The children, whose ages ranged from toddler to teen, artfully filled in the black and white lines with the guidance of McCarthy construction crew members; all of whom were actively engaged in the construction of the new five-story, 279,000-square-foot healthcare facility.

The final, colored version of the mural was photographed and produced into a giant 8-foot by 16-foot laminated sign that was mounted in front of the construction site for public display.

“Allowing our construction crew members to have firsthand interaction with these severely ill or injured children brought new meaning to our mission of building this much-needed facility,” said Steve Van Dyke, project director for McCarthy. "Many of our workers have kids themselves and can relate to San Diego parents' desire to know their children will receive first-rate urgent care should they ever need it.”

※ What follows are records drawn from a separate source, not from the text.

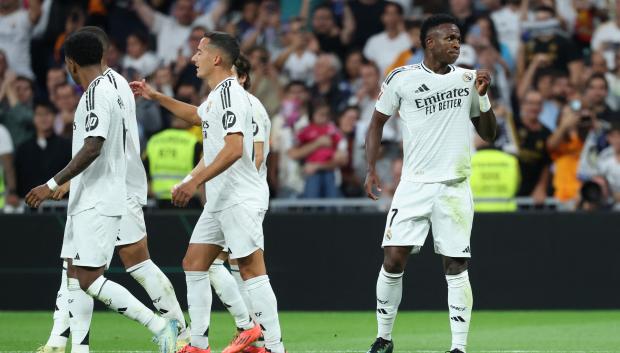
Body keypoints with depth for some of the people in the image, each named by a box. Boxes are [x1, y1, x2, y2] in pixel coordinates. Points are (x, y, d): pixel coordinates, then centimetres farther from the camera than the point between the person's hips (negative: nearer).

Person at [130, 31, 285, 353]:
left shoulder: (230, 92, -14)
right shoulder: (216, 96, 17)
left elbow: (234, 148, -24)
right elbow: (196, 115, 42)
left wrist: (195, 182, -24)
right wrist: (156, 97, 41)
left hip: (240, 198, -10)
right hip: (219, 200, 10)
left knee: (251, 269, -12)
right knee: (193, 263, 9)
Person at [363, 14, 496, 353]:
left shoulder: (468, 79, 7)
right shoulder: (401, 79, 0)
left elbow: (488, 134, 12)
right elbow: (377, 123, 11)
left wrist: (483, 96, -4)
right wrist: (371, 170, 2)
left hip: (455, 187, 1)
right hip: (414, 185, -1)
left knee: (456, 267, -2)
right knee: (393, 260, -6)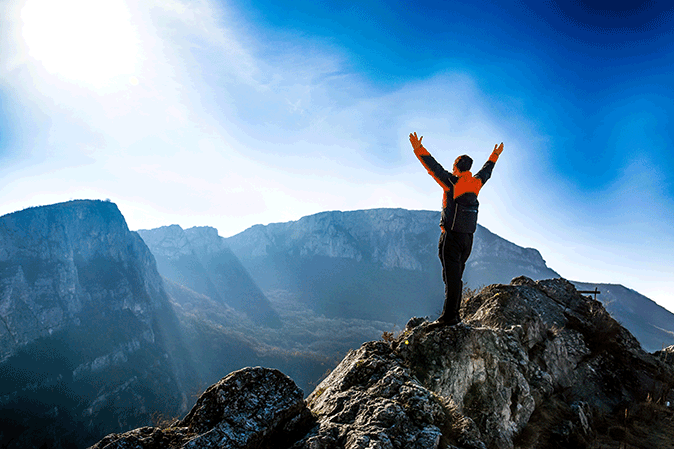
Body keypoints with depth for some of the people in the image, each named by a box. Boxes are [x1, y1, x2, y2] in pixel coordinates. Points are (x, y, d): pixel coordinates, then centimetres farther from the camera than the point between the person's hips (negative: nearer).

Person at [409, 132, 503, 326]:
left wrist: (419, 150, -14)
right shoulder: (475, 183, 9)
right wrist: (495, 156, 44)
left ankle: (449, 316, -6)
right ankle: (454, 314, 17)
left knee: (452, 277, -7)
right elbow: (486, 171, 28)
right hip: (468, 237, 7)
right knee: (456, 276, 13)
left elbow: (434, 168, -16)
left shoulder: (452, 182, -10)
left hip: (452, 236, -7)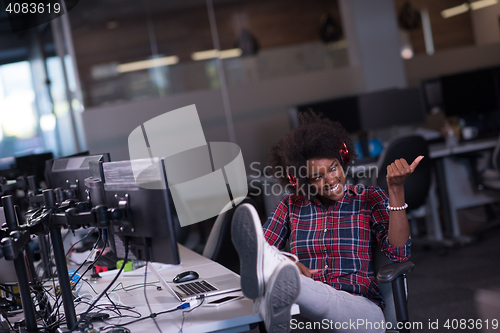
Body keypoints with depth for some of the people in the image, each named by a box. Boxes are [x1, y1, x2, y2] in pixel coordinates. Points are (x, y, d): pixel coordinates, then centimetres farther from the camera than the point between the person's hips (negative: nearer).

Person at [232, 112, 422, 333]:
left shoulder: (369, 199, 10)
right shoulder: (293, 205, 17)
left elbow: (399, 253, -5)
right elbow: (260, 249, 7)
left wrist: (396, 188, -14)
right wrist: (288, 262, -16)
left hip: (358, 308, -1)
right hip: (306, 312, 1)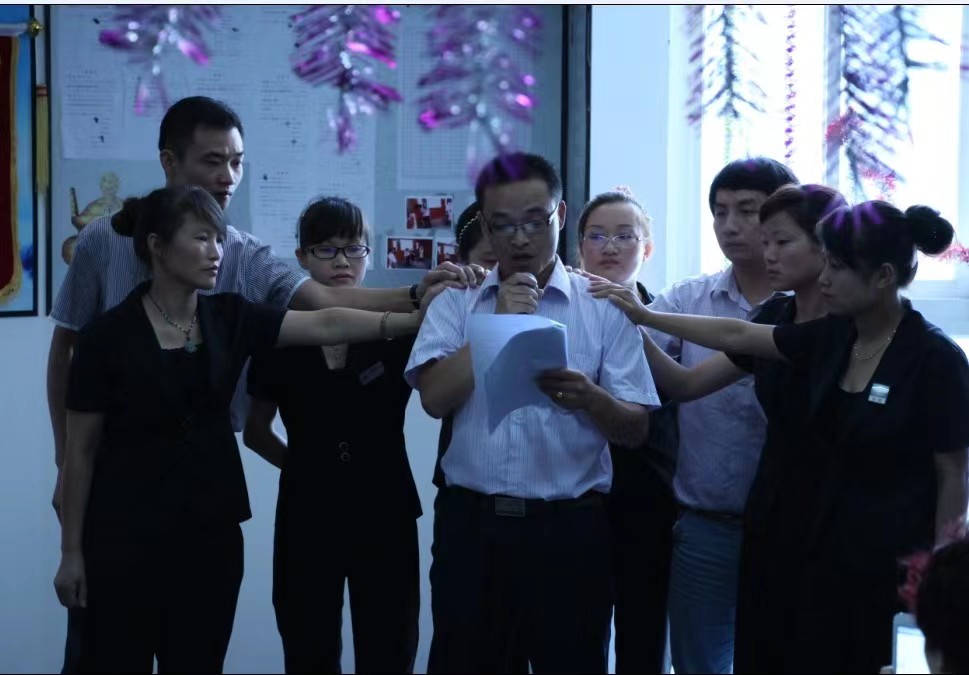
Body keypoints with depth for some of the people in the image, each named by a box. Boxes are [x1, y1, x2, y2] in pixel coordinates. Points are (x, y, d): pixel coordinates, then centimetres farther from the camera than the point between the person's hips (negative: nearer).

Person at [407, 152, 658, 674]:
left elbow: (635, 429, -1)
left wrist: (589, 398, -21)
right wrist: (497, 323, -13)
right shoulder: (455, 302, 6)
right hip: (472, 525, 1)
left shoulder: (603, 307, 2)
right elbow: (435, 397, -9)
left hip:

At Torrance Memorial Medical Center (TMMC) where McCarthy is building a new $450 million Patient Tower, McCarthy recently teamed with TMMC construction personnel and pediatric burn unit patients to create mini renditions of the new hospital patient tower using LEGOS® and to mark the tower’s final concrete pour. The event took place in view of the project site where construction of the 398,350-square-foot project is underway.

McCarthy workers joined the young five- and six-year-old patients, donning construction gear and hard hats, to help with their building efforts. The workers invited the patients to give the command via two-way radio to complete the final concrete pour on the seventh-story deck – the top level of the new patient tower. McCarthy also donated several sets of LEGOS® to the pediatric unit to help keep young patients entertained during their hospitalization.

“I have two daughters, ages five and two, who were both born at Torrance Memorial, and I have lived in Torrance my whole life,” said McCarthy Senior Project Manager Erik Chessmore. “It was the highlight of my day to take some time off to share construction information and to help these young patients create a hospital tower using LEGOS®. Given the challenges these kids are currently facing, it was great to see them enjoying themselves.”

The aforementioned community outreach events were not only enjoyable activities for the patients, but they also:

  • Created a positive image of the construction activity within the local community,
  • Provided anticipation for the new facility,
  • Encouraged teamwork among the project team members and various stakeholders,
  • Created stronger bonds between the various entities involved, and
  • Helped to develop leadership abilities and new skills for the volunteers.

McCarthy employees in Southern California also put their building talents and other personal and professional skills to use on various additional philanthropic building projects throughout the community this year. 

“By employing a strategic employee volunteer program that is aligned with the company’s mission and core values, we not only help the communities we serve, but we also forge stronger relationships with our clients and business partners and we create a positive image for our clients’ projects,” explained McCarthy Pacific Region President Randy Highland. “It’s truly a community building effort and a win-win opportunity for everyone involved.”